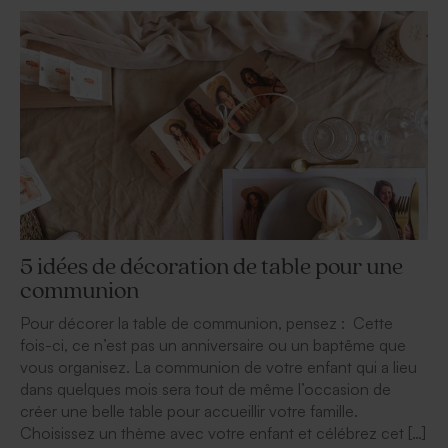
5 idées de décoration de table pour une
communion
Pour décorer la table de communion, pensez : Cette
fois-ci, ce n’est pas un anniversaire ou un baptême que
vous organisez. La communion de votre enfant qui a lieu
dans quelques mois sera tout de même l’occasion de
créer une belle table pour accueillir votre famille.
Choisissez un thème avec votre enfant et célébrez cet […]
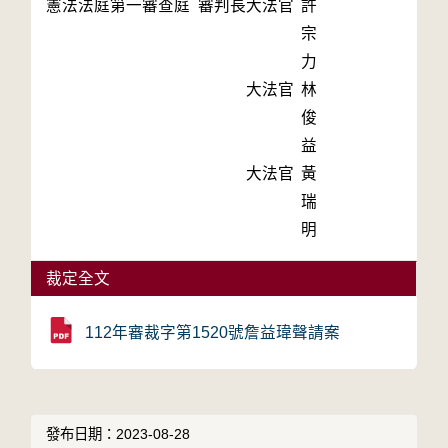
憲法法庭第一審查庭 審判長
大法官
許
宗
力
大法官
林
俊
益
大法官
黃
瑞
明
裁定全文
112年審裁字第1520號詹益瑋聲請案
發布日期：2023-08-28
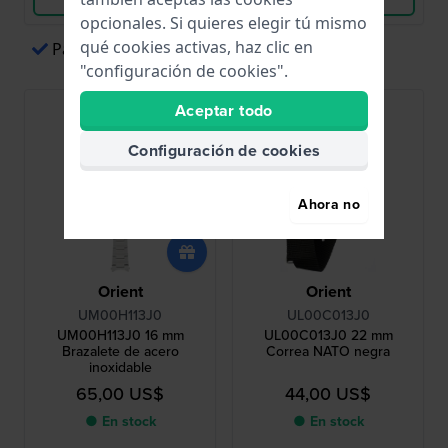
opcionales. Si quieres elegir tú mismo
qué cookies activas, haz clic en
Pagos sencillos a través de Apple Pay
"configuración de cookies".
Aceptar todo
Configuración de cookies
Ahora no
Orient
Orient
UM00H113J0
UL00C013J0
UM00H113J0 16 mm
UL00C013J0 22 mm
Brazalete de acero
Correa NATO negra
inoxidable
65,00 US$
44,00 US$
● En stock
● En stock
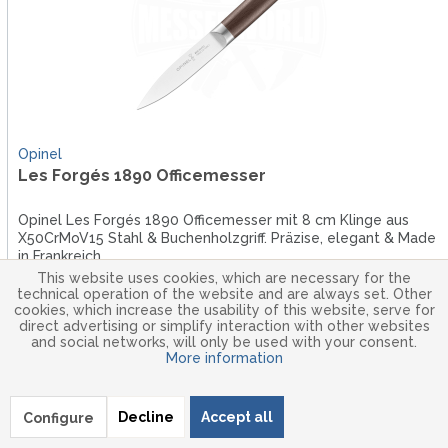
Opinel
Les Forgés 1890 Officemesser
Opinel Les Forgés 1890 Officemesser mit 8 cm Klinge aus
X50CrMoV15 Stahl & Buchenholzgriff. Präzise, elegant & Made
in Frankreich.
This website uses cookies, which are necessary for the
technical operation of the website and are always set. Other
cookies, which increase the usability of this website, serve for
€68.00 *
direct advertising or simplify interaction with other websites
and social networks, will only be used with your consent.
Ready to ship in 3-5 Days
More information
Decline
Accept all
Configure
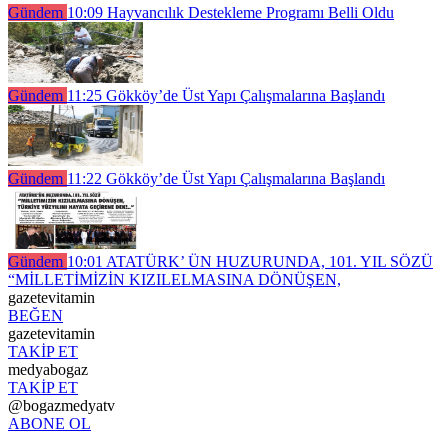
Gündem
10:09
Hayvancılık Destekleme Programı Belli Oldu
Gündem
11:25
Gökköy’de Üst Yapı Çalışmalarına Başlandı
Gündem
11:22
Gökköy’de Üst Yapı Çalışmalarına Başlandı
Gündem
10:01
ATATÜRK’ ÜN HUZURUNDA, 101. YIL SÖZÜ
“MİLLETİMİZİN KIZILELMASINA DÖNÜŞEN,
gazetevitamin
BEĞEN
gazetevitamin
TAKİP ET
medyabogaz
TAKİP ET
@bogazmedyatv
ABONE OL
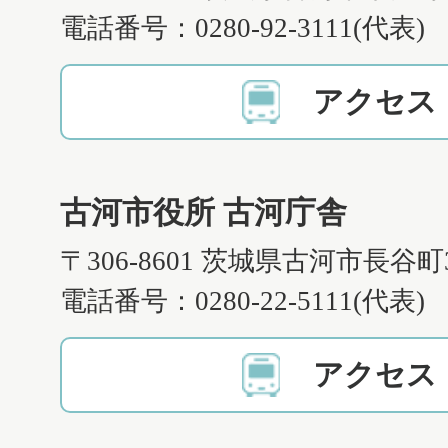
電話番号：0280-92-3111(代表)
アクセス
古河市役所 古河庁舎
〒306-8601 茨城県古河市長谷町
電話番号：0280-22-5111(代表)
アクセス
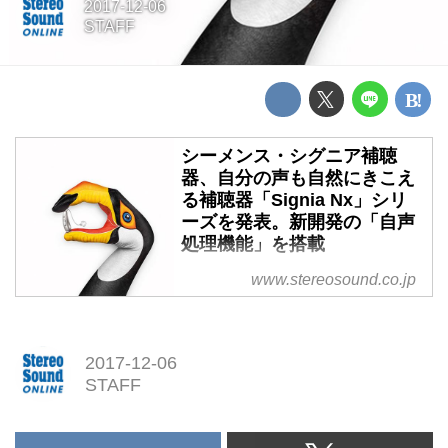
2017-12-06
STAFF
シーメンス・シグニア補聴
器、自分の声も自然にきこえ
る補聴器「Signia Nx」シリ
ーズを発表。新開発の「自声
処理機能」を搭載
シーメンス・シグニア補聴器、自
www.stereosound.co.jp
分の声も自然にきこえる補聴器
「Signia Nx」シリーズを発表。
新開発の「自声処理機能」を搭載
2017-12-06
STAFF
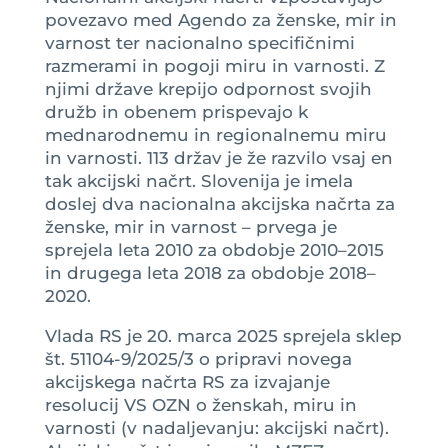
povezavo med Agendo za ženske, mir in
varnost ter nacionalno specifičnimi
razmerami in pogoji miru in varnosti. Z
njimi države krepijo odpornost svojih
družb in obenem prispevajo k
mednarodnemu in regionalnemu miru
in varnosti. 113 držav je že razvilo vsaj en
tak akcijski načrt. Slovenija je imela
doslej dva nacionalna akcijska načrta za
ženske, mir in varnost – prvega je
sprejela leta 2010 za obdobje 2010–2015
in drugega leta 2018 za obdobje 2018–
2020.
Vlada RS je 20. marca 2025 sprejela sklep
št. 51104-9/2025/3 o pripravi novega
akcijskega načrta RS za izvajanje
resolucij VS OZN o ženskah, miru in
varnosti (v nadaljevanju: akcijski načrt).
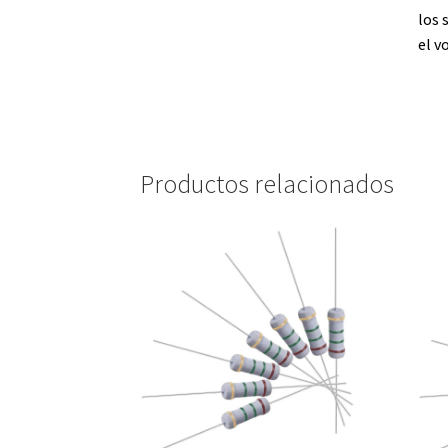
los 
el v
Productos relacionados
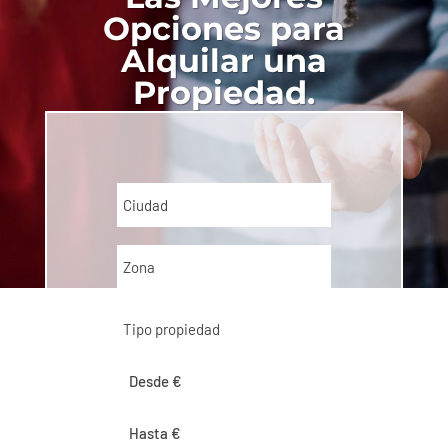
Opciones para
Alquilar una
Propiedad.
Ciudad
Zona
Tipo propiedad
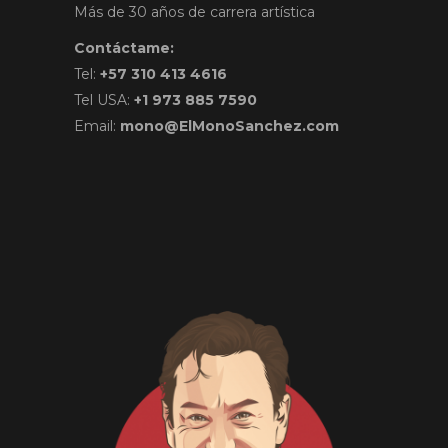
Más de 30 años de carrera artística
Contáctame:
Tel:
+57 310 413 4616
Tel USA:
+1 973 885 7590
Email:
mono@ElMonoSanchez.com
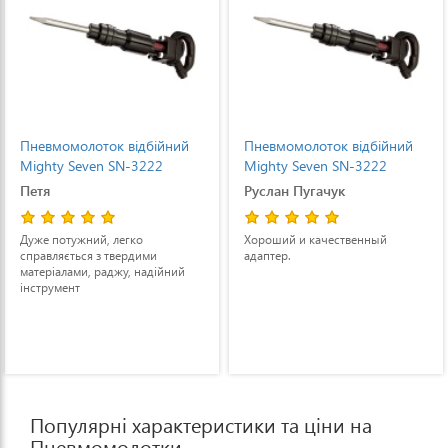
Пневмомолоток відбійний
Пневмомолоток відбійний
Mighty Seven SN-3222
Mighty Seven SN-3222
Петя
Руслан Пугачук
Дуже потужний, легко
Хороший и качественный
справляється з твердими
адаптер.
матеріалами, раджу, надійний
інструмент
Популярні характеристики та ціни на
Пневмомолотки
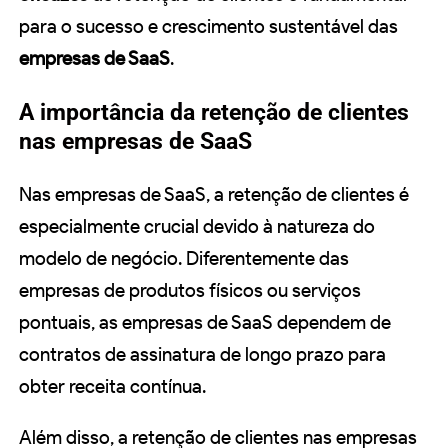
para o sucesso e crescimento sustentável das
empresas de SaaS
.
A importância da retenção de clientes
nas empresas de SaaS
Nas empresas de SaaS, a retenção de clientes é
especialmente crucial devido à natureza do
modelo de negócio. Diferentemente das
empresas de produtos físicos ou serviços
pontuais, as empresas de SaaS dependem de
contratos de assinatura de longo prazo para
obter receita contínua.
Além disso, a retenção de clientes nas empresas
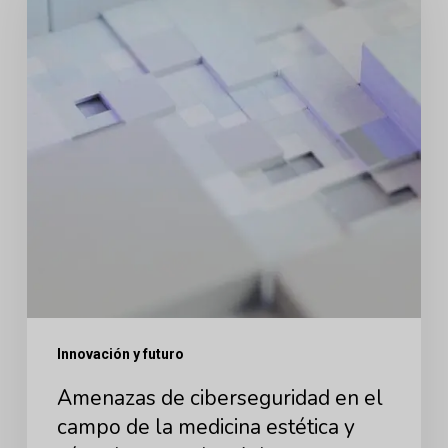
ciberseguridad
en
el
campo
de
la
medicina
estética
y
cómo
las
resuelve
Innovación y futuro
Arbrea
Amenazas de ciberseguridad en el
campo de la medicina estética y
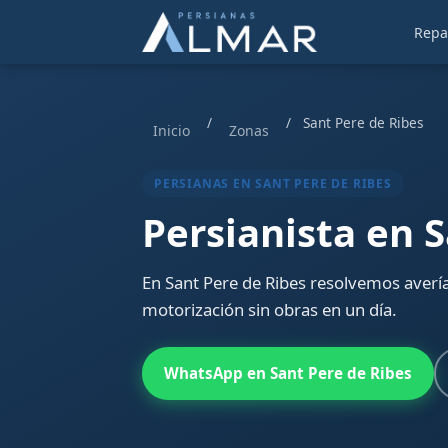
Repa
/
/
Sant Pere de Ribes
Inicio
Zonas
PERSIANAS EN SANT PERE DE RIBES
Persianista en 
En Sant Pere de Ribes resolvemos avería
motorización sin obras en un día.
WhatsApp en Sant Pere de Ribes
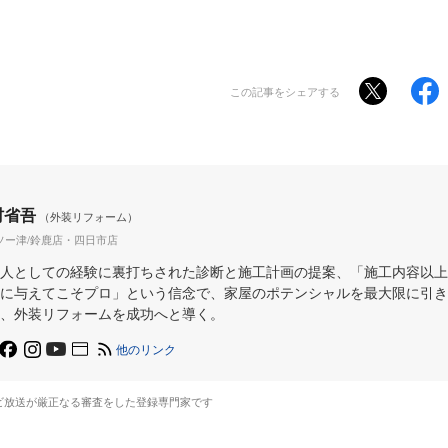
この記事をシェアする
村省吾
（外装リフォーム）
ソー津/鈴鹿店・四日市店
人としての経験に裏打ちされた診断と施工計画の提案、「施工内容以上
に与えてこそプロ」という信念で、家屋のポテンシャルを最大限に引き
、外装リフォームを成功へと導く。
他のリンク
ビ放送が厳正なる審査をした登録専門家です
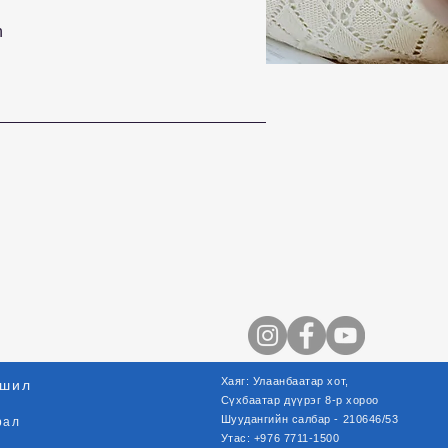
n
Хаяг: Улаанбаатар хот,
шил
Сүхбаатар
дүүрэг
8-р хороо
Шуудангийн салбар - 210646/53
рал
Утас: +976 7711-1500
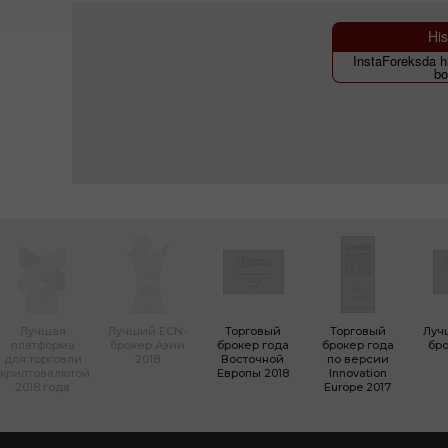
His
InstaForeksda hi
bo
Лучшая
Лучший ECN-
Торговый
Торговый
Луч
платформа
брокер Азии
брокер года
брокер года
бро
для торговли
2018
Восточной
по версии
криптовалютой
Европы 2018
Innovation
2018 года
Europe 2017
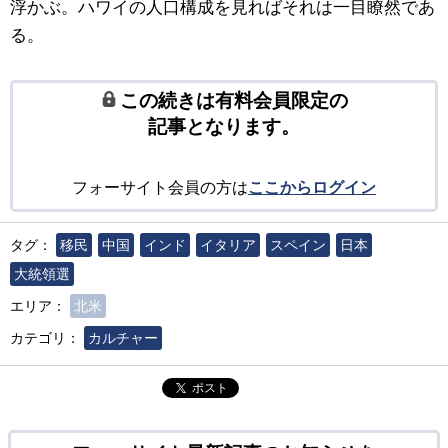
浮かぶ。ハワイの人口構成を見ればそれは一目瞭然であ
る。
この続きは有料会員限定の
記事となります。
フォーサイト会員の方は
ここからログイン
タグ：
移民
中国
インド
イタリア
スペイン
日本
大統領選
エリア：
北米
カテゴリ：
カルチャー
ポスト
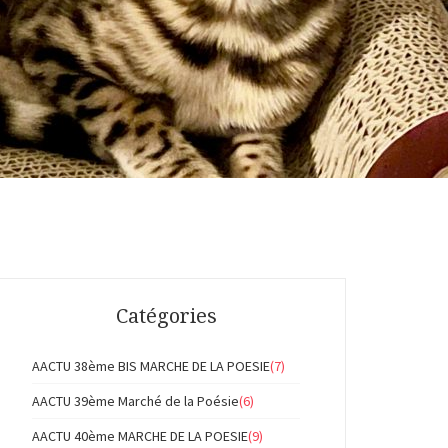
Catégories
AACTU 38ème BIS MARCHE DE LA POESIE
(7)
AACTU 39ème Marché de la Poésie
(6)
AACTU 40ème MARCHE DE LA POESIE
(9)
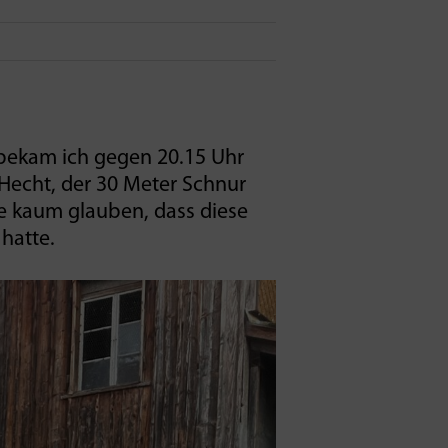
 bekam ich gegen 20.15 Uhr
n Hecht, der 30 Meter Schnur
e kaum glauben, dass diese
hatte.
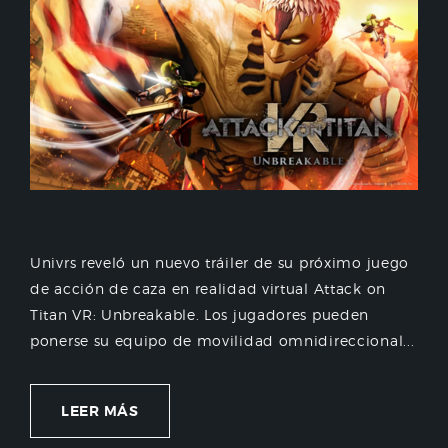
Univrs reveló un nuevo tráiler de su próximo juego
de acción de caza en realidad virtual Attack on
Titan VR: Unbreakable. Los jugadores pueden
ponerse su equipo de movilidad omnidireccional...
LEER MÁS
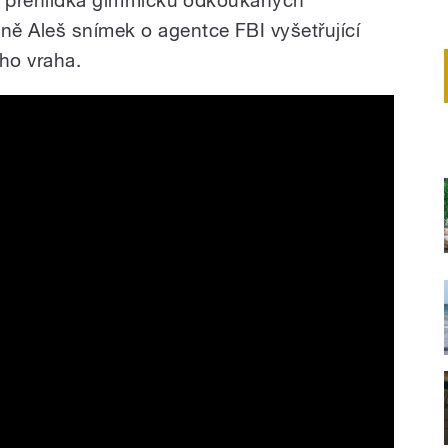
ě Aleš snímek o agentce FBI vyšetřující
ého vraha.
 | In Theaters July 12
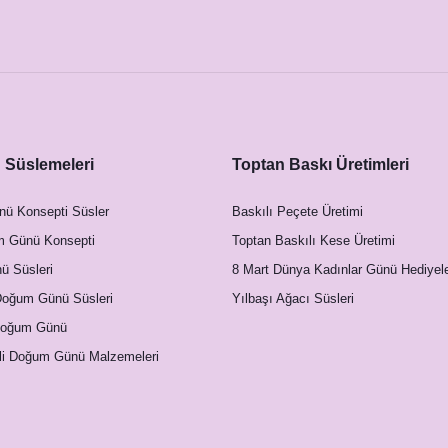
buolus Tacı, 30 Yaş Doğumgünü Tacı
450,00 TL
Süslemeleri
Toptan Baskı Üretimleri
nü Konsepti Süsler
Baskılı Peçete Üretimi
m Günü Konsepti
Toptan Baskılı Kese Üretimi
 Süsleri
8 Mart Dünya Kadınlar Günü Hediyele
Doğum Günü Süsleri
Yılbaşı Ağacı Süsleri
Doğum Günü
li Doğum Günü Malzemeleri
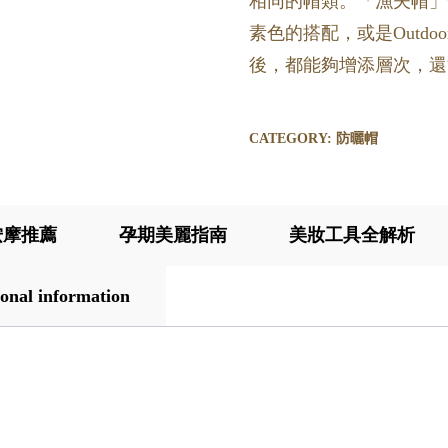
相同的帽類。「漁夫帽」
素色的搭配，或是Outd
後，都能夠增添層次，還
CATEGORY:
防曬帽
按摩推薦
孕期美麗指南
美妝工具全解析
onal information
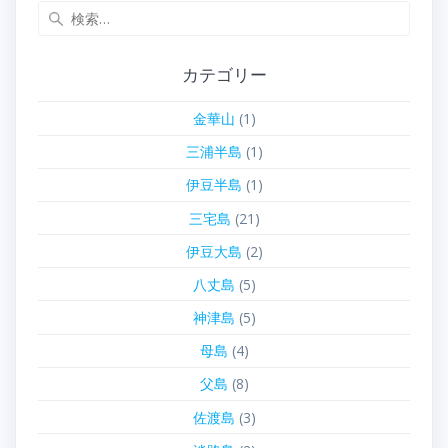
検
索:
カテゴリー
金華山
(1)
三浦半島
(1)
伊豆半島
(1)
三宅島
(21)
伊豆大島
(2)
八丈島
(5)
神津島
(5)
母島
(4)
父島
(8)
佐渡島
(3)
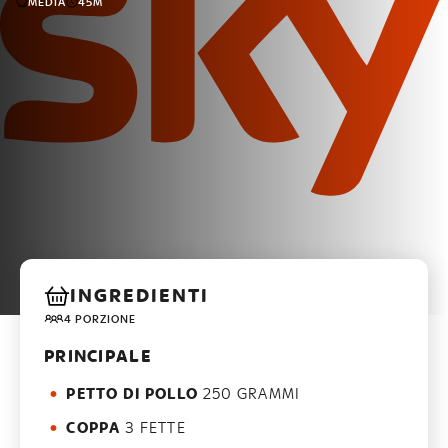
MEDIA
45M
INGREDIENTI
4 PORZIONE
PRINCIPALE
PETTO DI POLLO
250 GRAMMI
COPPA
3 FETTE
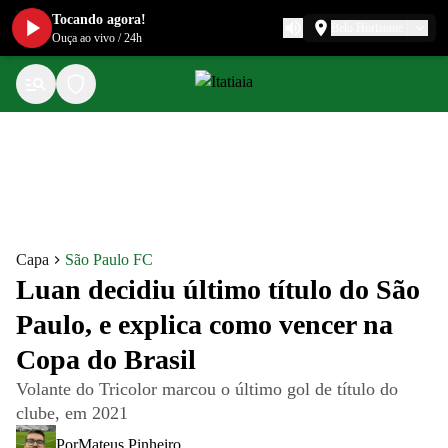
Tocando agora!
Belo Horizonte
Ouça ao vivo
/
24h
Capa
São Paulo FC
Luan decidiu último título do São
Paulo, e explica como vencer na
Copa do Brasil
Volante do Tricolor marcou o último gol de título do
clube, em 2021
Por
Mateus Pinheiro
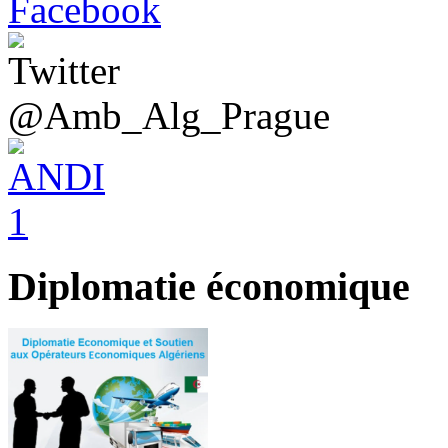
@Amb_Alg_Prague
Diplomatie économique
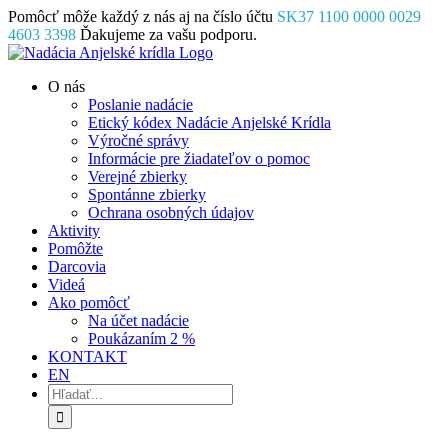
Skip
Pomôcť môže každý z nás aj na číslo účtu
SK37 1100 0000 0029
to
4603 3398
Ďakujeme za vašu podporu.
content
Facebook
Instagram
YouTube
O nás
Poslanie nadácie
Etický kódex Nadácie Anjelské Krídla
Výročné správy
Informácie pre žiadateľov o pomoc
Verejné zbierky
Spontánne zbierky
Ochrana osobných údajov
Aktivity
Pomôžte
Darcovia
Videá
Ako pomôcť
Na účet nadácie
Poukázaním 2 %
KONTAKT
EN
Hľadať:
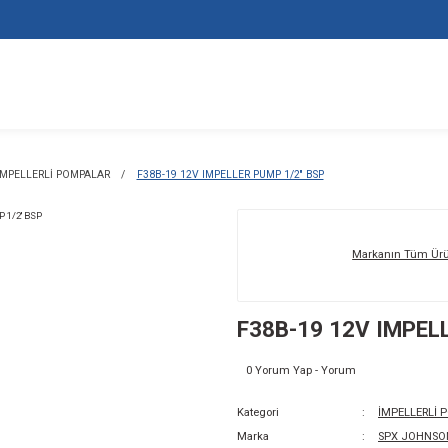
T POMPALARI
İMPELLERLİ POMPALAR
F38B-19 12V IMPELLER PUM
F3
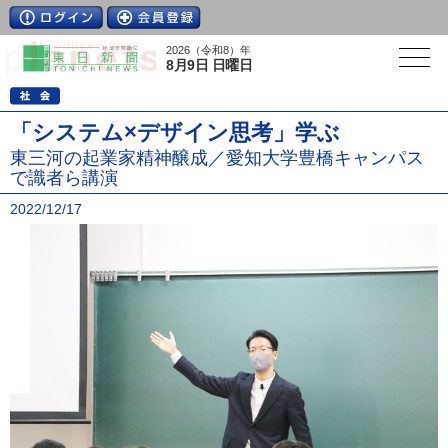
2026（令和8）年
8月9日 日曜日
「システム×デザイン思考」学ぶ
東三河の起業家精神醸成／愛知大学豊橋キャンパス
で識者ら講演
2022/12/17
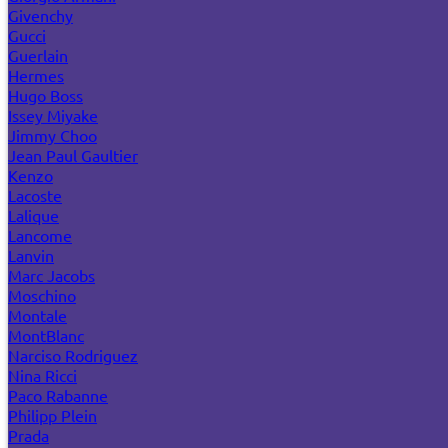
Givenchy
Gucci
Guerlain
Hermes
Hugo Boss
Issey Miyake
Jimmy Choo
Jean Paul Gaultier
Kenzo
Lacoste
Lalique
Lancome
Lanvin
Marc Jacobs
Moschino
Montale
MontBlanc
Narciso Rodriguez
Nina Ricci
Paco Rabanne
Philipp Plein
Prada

--- Your goal ---
Copy only what runs above from the line containing "More information" through the line containing "ATATÜRK’ ÜN HUZURUNDA, 101. YIL SÖZÜ", exactly. Leave out the pictures.

--- Answer area ---
More information
Decline
Accept all
Configure
Gündem
10:09
Hayvancılık Destekleme Programı Belli Oldu
Gündem
11:25
Gökköy’de Üst Yapı Çalışmalarına Başlandı
Gündem
11:22
Gökköy’de Üst Yapı Çalışmalarına Başlandı
Gündem
10:01
ATATÜRK’ ÜN HUZURUNDA, 101. YIL SÖZÜ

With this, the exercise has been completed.